== Records for the task ==
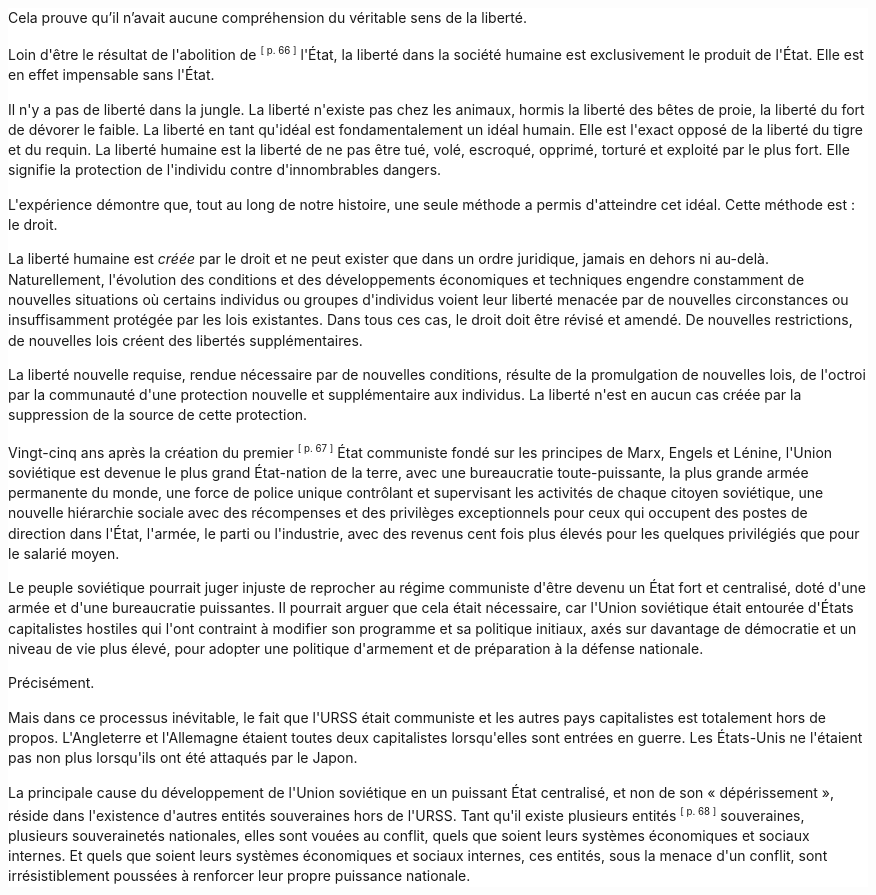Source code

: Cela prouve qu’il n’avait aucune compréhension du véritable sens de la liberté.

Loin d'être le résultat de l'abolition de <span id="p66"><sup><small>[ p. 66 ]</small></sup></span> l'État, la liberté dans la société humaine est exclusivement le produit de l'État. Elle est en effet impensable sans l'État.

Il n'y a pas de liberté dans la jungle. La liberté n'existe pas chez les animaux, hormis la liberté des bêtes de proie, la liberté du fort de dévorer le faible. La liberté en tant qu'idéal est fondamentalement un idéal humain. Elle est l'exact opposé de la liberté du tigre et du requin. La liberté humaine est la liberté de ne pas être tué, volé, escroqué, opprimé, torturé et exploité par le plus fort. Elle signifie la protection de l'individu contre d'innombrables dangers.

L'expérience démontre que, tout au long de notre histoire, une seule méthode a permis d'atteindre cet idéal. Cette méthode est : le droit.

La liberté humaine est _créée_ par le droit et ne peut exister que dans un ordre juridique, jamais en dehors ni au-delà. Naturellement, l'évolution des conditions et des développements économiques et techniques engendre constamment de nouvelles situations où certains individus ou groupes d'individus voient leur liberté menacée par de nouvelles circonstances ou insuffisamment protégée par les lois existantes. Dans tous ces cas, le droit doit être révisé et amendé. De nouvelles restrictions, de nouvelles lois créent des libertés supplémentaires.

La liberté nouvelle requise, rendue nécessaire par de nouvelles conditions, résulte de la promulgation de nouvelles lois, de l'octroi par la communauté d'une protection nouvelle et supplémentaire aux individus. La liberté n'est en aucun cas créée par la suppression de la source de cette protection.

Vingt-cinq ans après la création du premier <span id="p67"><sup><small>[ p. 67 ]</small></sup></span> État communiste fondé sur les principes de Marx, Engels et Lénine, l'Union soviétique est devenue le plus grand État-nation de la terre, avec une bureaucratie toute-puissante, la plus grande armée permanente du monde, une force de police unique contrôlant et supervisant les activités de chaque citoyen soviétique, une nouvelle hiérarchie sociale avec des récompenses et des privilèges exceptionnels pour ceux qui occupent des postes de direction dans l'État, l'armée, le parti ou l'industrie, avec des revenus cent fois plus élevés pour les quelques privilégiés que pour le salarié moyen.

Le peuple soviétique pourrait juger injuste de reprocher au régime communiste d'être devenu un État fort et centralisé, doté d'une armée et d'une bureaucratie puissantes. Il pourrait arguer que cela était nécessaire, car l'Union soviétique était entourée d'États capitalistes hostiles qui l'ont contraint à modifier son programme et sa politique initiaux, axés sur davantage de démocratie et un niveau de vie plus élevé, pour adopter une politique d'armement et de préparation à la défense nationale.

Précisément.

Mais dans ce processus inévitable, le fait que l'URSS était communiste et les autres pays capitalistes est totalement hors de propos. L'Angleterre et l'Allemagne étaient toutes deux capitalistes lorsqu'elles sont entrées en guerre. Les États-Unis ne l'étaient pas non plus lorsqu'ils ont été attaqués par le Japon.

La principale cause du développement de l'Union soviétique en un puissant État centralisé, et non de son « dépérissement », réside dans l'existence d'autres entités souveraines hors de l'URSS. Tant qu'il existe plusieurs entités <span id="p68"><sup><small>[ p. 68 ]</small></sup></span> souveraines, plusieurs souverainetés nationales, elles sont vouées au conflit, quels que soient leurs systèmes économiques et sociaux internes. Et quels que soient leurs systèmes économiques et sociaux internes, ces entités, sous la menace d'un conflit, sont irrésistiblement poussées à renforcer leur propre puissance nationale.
===
== Records for the task ==
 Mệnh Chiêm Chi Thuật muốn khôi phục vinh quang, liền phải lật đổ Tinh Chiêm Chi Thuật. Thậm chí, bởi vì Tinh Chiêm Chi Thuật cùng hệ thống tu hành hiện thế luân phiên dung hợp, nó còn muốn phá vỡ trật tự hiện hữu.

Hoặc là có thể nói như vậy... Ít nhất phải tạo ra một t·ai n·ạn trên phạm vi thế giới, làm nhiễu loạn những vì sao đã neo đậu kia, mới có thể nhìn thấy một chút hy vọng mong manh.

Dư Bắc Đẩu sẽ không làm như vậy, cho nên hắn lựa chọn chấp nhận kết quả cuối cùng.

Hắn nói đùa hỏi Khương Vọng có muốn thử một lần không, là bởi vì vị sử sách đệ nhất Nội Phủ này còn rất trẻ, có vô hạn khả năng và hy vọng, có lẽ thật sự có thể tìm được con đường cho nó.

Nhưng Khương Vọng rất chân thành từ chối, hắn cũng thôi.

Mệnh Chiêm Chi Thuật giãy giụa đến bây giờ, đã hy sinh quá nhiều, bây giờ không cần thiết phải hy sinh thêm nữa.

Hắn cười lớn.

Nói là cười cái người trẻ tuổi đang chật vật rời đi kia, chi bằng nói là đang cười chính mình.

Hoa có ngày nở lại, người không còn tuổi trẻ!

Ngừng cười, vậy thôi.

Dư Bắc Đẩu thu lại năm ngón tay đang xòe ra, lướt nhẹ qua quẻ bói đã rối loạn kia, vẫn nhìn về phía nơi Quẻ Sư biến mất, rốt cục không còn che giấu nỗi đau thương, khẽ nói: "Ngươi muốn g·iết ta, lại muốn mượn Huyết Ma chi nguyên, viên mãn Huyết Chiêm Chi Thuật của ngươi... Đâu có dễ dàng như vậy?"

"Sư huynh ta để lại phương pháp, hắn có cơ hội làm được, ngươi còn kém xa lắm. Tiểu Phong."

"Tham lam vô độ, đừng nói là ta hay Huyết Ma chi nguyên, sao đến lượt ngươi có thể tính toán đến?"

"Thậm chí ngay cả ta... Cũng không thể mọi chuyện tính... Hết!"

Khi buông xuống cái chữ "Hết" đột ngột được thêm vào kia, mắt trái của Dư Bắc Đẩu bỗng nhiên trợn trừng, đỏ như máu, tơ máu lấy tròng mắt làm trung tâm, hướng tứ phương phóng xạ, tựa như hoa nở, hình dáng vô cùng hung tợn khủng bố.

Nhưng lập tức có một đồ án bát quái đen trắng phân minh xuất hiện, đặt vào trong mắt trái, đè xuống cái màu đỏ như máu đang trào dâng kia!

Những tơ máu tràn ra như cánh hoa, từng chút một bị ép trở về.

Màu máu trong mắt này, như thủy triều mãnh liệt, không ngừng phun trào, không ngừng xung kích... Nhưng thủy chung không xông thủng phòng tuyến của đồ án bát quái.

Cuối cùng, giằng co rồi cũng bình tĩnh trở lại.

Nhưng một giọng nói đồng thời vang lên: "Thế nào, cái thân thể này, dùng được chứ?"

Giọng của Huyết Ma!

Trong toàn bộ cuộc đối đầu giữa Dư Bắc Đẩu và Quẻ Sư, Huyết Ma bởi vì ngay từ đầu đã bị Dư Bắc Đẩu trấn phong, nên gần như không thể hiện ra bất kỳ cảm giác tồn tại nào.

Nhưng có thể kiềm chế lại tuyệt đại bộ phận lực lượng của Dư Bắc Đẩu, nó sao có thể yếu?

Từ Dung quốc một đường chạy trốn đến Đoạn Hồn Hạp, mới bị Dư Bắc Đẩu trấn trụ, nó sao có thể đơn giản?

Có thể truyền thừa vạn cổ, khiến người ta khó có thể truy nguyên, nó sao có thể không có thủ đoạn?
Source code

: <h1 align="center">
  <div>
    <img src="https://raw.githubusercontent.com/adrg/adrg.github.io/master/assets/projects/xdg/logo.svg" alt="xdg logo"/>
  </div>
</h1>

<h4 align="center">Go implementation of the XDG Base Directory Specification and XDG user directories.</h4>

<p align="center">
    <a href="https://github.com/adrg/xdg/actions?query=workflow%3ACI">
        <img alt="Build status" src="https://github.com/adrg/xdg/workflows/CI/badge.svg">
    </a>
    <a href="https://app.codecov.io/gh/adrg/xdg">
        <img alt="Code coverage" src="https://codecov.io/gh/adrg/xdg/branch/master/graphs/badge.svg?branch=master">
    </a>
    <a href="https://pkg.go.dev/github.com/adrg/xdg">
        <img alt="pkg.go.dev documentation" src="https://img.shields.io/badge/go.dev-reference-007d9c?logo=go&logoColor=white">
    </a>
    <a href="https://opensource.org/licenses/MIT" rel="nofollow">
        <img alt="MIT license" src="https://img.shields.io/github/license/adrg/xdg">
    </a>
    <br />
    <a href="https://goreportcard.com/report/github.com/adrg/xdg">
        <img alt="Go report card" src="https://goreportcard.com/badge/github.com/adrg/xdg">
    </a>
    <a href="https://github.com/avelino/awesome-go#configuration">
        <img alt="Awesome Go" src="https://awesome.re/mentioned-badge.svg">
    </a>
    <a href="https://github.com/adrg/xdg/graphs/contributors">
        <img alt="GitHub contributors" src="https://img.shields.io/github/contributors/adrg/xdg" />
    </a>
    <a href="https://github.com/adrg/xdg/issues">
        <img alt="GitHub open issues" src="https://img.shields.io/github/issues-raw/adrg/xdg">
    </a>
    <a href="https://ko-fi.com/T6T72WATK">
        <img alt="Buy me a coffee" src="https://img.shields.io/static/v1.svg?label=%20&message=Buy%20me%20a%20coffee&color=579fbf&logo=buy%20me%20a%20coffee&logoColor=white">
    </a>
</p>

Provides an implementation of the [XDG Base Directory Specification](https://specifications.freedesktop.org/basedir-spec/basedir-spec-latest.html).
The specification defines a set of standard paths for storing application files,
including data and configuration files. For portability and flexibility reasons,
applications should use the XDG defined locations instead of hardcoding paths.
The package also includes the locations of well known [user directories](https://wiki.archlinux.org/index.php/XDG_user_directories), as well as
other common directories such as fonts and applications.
===
:: Directive ::
Each line above with the string "applications" should be reported in full.

:: Answer to the exercise ::
applications should use the XDG defined locations instead of hardcoding paths.
other common directories such as fonts and applications.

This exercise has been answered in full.